TASK INSTRUCTIONS: Convert every line of the items below into a numbered list, skipping blank lines and omitting the pictures.

Data items:

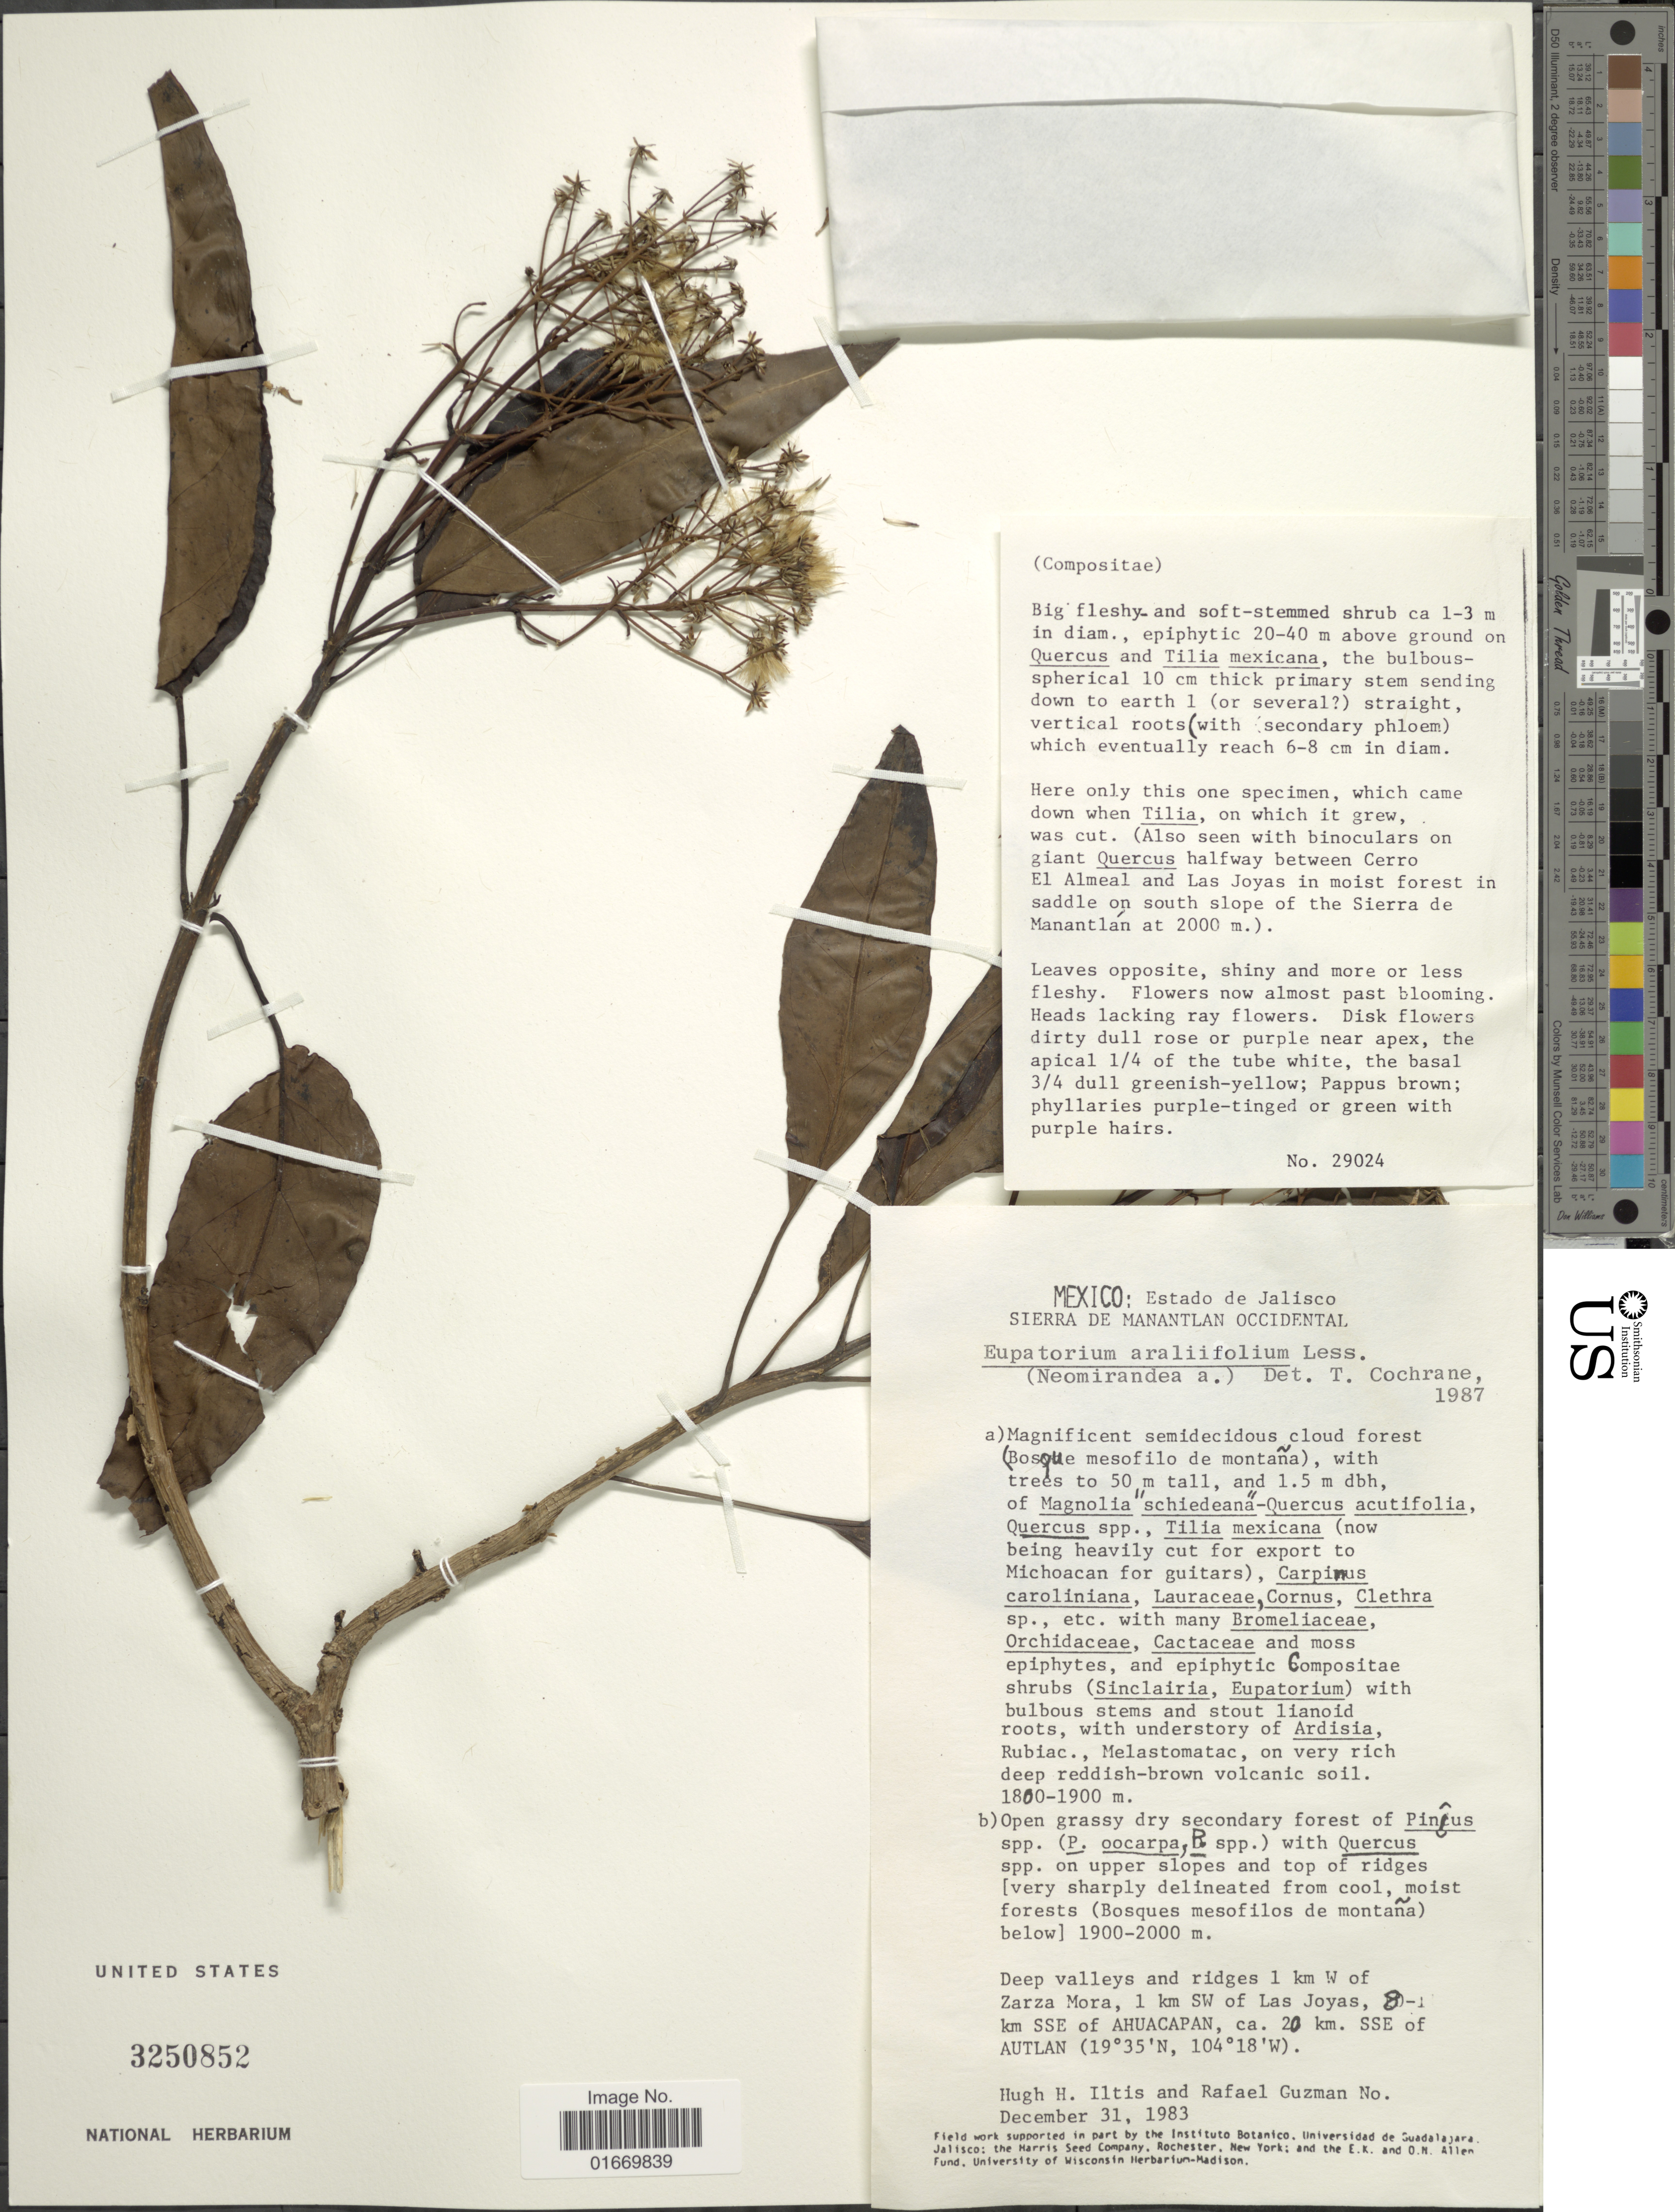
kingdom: Plantae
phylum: Tracheophyta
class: Magnoliopsida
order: Asterales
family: Asteraceae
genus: Neomirandea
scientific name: Neomirandea araliaefolia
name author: (Less.) R.M. King & H. Rob.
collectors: H. H. Iltis & R. Guzman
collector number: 29024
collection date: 1983-12-31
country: Mexico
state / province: Jalisco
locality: Halfway between Cerro El Almeal and Las Joyas, on south slope of the Sierra Manantlan, Sierra de Manantlan Occidental, deep valleys and ridges 1 km W of Zarza Mora, 1 km SW of Las Joyas, 8-1 km SSW of Aguacapan, ca 20 km SSE of Autlan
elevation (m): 2000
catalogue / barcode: US 3250852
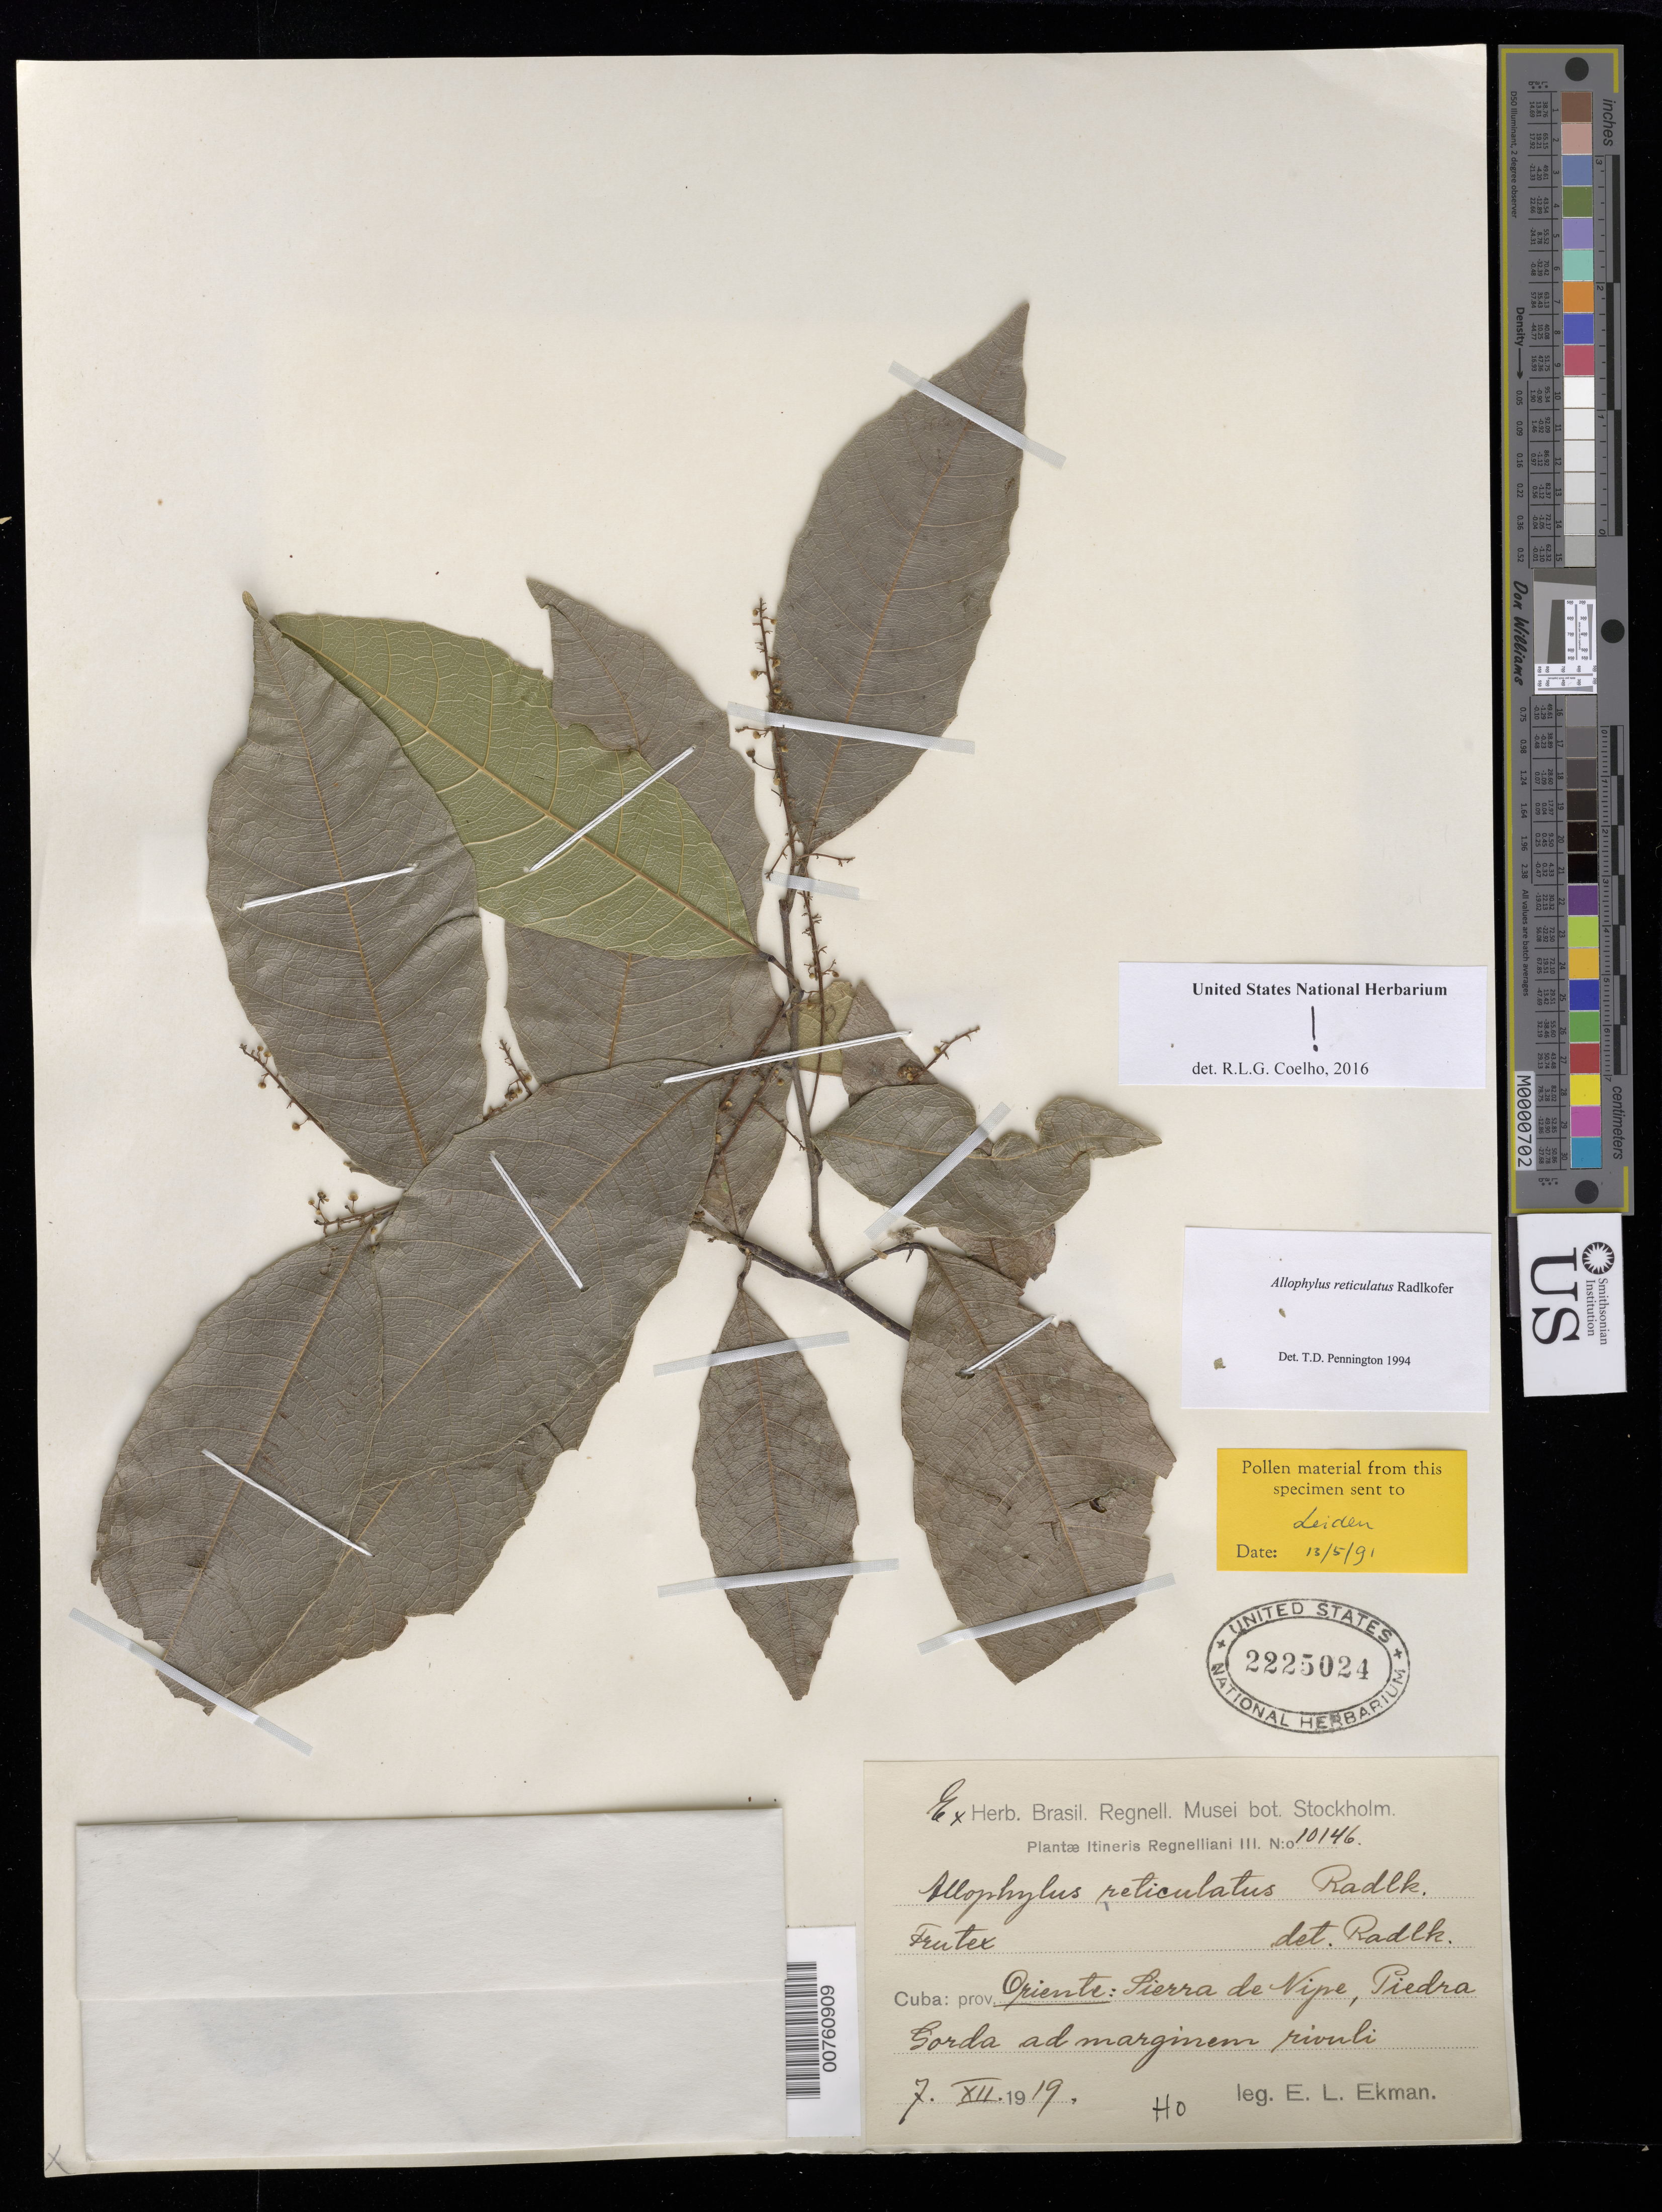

THE COMPLETED TASK:
1. kingdom: Plantae
2. phylum: Tracheophyta
3. class: Magnoliopsida
4. order: Asterales
5. family: Asteraceae
6. genus: Neomirandea
7. scientific name: Neomirandea araliaefolia
8. name author: (Less.) R.M. King & H. Rob.
9. collectors: H. H. Iltis & R. Guzman
10. collector number: 29024
11. collection date: 1983-12-31
12. country: Mexico
13. state / province: Jalisco
14. locality: Halfway between Cerro El Almeal and Las Joyas, on south slope of the Sierra Manantlan, Sierra de Manantlan Occidental, deep valleys and ridges 1 km W of Zarza Mora, 1 km SW of Las Joyas, 8-1 km SSW of Aguacapan, ca 20 km SSE of Autlan
15. elevation (m): 2000
16. catalogue / barcode: US 3250852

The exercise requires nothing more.